There is something about the practice of preaching that goes beyond what is straightforwardly taught. Something that preachers recognise in that practice and know they must cultivate yet find hard to describe and analysis. That ‘something’ I would name as reflective practice – an attitude to the ‘doing’ of it that determinedly questions itself and is intentionally thoughtful in analysing how that practice might be developed and improved. In this way, being a preacher is being a continuous learner. As Catherine Williams suggests, preaching changes the preacher not just the congregation. A sermon is never a one-way street in the sense of only being directed to hearers.
Indeed, part of the credibility, Matt Allen so rightly directs us to consider, originates in the preacher’s obvious commitment to learning in this preaching event. Preaching must never be simply telling other people what to do. That caricature fails appallingly in describing what preaching at its best can achieve. Like the good actor, the good preacher strives to ‘perform’ in a way that is authentic and engaging so as to be true – and to be clearly such to all those participating.
Rob Esdaile points us to the fact that preaching is at its heart only for the moment. This might be a troubling thought. Earlier ages appear to have delighted in books of sermons, suggestive of homilies as permanent gems that transcend time in their profundity. To consider otherwise might be seen as a capitulation to the transience of the age. Far from it, asserting ‘the here and now’ of the preaching event is to emphasise its very impactfulness and its potential power to change hearts and minds now. That generally sermons are ‘of the moment’ only serves to make plain their immediacy and power – at least in promise if not always in reality.
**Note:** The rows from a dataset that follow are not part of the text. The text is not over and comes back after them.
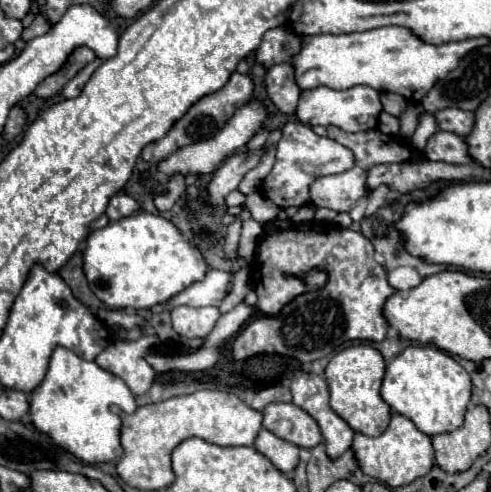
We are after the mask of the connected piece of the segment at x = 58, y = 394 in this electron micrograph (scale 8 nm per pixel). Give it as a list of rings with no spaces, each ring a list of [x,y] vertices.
[[[59,346],[51,354],[49,368],[47,368],[43,382],[31,392],[29,416],[31,416],[31,422],[37,430],[45,432],[55,444],[59,444],[61,448],[65,448],[67,452],[77,456],[81,462],[101,464],[101,462],[113,462],[113,460],[121,458],[121,454],[123,454],[123,448],[121,448],[121,442],[119,442],[121,418],[115,412],[111,412],[113,406],[121,408],[121,412],[127,412],[127,414],[137,410],[135,396],[131,394],[127,384],[121,378],[113,376],[111,372],[99,368],[95,362],[87,362],[87,360],[79,358],[75,352]]]

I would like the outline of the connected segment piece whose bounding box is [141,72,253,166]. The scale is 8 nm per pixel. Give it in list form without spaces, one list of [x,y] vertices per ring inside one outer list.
[[[233,72],[231,78],[229,78],[229,82],[219,92],[203,96],[199,102],[195,102],[189,108],[189,112],[181,120],[177,120],[173,124],[173,128],[167,132],[165,138],[147,144],[143,148],[143,152],[141,152],[141,158],[147,164],[155,166],[157,162],[161,162],[169,154],[173,154],[177,148],[183,148],[183,146],[189,146],[189,144],[195,144],[195,142],[201,142],[201,140],[211,140],[225,126],[225,122],[229,120],[229,116],[233,116],[233,112],[237,112],[237,108],[241,108],[241,106],[245,106],[249,102],[251,94],[253,94],[253,80],[251,80],[251,76],[243,76],[239,72]]]

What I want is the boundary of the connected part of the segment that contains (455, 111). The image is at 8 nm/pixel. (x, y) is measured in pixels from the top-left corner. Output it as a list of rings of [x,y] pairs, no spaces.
[[[443,108],[441,112],[435,112],[433,116],[435,116],[435,122],[437,122],[439,130],[453,132],[461,138],[465,138],[471,132],[473,120],[475,120],[473,112],[461,110],[461,108]]]

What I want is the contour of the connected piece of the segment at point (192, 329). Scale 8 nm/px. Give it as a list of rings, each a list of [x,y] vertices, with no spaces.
[[[177,306],[171,310],[173,330],[179,336],[187,338],[205,338],[213,330],[221,312],[215,306],[193,308],[193,306]]]

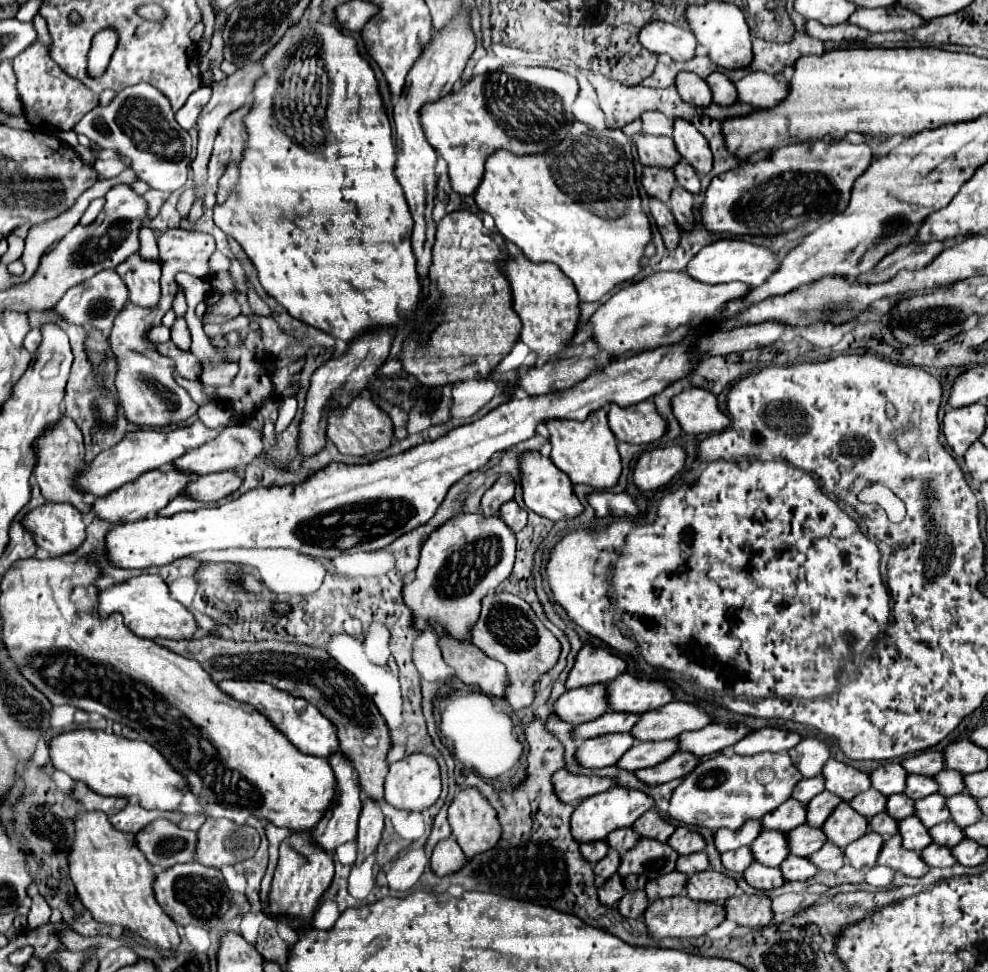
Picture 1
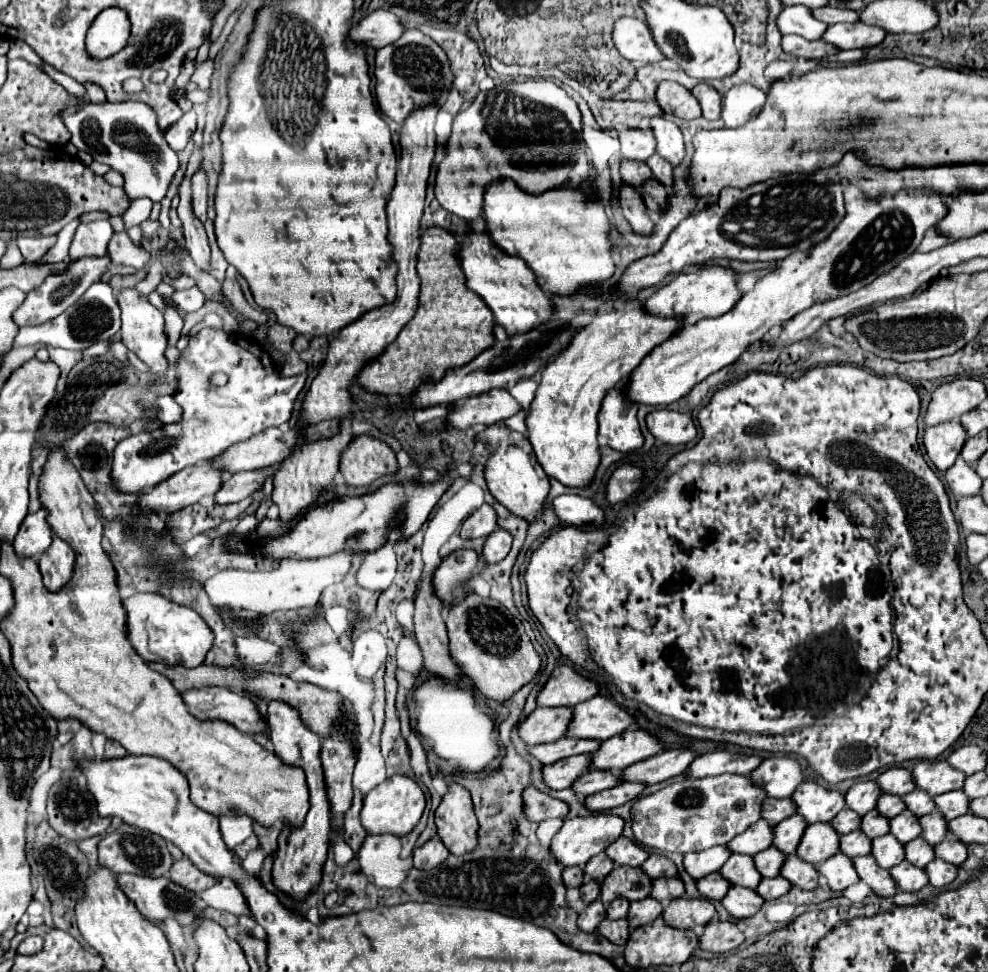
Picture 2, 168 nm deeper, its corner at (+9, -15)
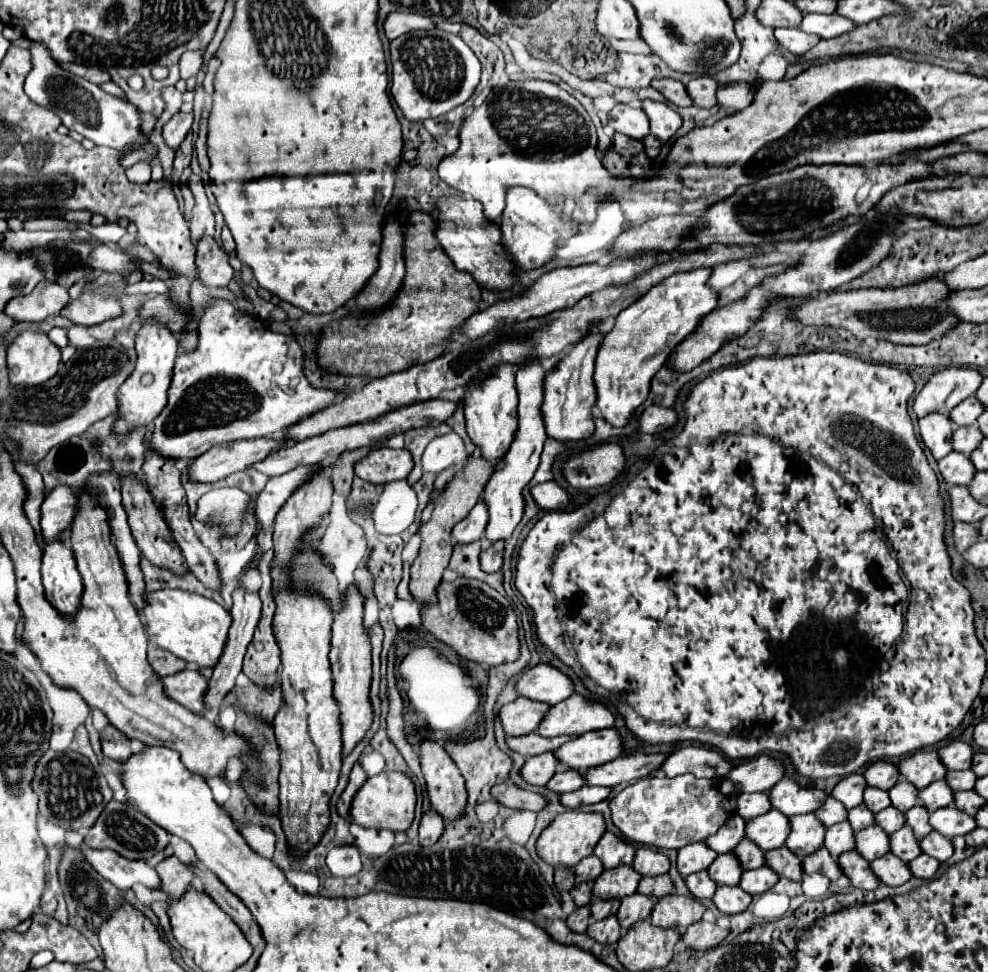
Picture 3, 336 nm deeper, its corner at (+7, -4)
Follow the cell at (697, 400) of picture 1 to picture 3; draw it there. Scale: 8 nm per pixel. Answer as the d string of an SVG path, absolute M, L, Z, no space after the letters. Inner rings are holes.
M651 405L643 411L639 423L641 423L643 433L659 433L677 423L677 413L673 409L661 407L661 405Z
Search the following pages for examples of such impactfulness, personal credibility, and change indicated within preachers themselves. There is much of others’ practice worth careful pondering – whether it be in reflection on experience as well as scripture; unlikely connections, well made; commonplace thoughts pressed to new depths or metaphors engagingly extended; or simply heartfelt ideas expressed so as to be readily hearable. Here are practitioners who are evidently learners.